Loken, E. D., A. J. Clark, and A. McGovern, 2022: Comparing and Interpreting Differently Designed Random Forests for Next-Day Severe Weather Hazard Prediction. Wea. Forecasting, 37, 871–899, https://doi.org/10.1175/WAF-D-21-0138.1.
Clark, A. J., and E. D. Loken, 2022: Machine Learning–Derived Severe Weather Probabilities from a Warn-on-Forecast System. Wea. Forecasting, 37, 1721–1740, https://doi.org/10.1175/WAF-D-22-0056.1.
Mazurek, A. C., A. J. Hill, R. S. Schumacher, and H. J. McDaniel, 2025: Can Ingredients-Based Forecasting Be Learned? Disentangling a Random Forest’s Severe Weather Predictions. Wea. Forecasting, 40, 237–258, https://doi.org/10.1175/WAF-D-23-0193.1.
Hill, A. J., R. S. Schumacher, and M. R. Green, 2024: Observation Definitions and their Implications in Machine Learning-based Predictions of Excessive Rainfall. doi.org/10.1175/WAF-D-24-0033.1.
Hill, A. J., R. S. Schumacher, and I. L. Jirak, 2023: A new paradigm for medium-range severe weather forecasts: probabilistic random forest-based predictions. doi:10.1175/WAF-D-22-0143.1.
Hill, A. J. and R. S. Schumacher, 2021: Forecasting excessive rainfall with random forests and a deterministic convection-allowing model. doi:10.1175/WAF-D-21-0026.1.
Schumacher, R. S., A. J. Hill, M. Klein, J. Nelson, M. Erickson, S. M. Trojniak, and G. R. Herman, 2021: From random forests to flood forecasts: A research to operations success story. doi:10.1175/BAMSD-20-0186.1.
Hill, A. J., G. R. Herman, and R. S. Schumacher, 2020: Forecasting severe weather with random forests. doi:10.1175/MWR-D-19-0344.1.
Lines 147-148: This sentence is not needed – can be removed. All of this information is contained in the section headers.
Line 174-175: To be consistent with both machine learning and atmospheric science literature, the “calibration” phase should be referred to as the “training” phase of the ERF. Then, you use cross-validation to validate the trained model on withheld periods – you don’t use those withheld periods to “calibrate” the models.
Line 188: Should RF actually be ERF?
Line 188: Did you consider alternative probability thresholds (beyond just 50%) to assignment detected tracks (D)?
Lines 251-253: This text is best reserved for the figure caption – please move there if not already. This text is just describing the figure, not the science.

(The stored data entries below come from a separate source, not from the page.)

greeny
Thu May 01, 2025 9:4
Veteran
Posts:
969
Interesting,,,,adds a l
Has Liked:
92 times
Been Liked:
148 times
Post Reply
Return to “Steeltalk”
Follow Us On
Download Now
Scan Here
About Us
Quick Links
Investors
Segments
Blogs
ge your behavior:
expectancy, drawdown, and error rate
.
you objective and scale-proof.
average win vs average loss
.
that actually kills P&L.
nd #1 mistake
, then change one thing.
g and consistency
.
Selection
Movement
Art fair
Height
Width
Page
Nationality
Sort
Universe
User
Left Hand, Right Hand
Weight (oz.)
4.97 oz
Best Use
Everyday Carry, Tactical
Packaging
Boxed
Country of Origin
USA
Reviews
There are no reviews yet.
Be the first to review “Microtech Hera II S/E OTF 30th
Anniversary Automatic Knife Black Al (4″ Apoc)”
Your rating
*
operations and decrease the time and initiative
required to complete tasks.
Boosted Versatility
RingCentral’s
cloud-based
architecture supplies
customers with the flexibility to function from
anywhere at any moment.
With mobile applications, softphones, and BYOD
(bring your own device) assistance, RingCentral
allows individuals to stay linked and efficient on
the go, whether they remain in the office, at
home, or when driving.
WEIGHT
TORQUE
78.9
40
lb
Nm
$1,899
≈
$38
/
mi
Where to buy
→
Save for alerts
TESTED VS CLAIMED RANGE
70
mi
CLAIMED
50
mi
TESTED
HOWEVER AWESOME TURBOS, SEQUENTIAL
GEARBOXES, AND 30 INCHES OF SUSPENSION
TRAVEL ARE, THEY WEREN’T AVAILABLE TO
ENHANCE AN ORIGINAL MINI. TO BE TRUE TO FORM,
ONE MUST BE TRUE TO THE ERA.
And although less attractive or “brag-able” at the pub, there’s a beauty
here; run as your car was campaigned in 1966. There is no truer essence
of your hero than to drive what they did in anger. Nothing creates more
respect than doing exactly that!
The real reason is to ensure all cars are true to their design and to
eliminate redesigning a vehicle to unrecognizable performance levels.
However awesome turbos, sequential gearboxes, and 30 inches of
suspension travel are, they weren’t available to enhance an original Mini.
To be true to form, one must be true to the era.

Figure 3: It would be good to see the full distribution of MCC scores for the 100 RFs plotted as error bars, akin to a 95% confidence interval. Are the MCC values truly indifferent statistically? (it is hard to tell but maybe this detail is plotted as light blue lines? If so, please try and make these lines clearer so they can be discerned and provide a description in the figure caption)
Lines 273-274: What is meant by “calibration experiments”? Are you just evaluating the model’s ability to detect storms over the testing period for which it was trained? It is to be expected that POD will be high and FAR low.
Line 283-284: Isn’t a missed track by definition lower probability? Aren’t hits/misses defined by probabilities greater than or less than 50%? These box plots in Figure 5b are being more or less constrained by the methods used, and don’t necessarily provide much scientific reasoning for “FA are less likely to happen than hits”. The authors should reconsider the usefulness of this analysis in regard to their methodological choices.
Lines 320-322: As mentioned earlier, they are also prescribed by the authors, so these results are not extremely surprising. See major comment above.
Lines 348-349: This information is once again best reserved for the figure caption.
Figure 10: This is an excellent figure that clearly demonstrates how the RFs are learning the relevance of each predictor to drive the yes/no predictions.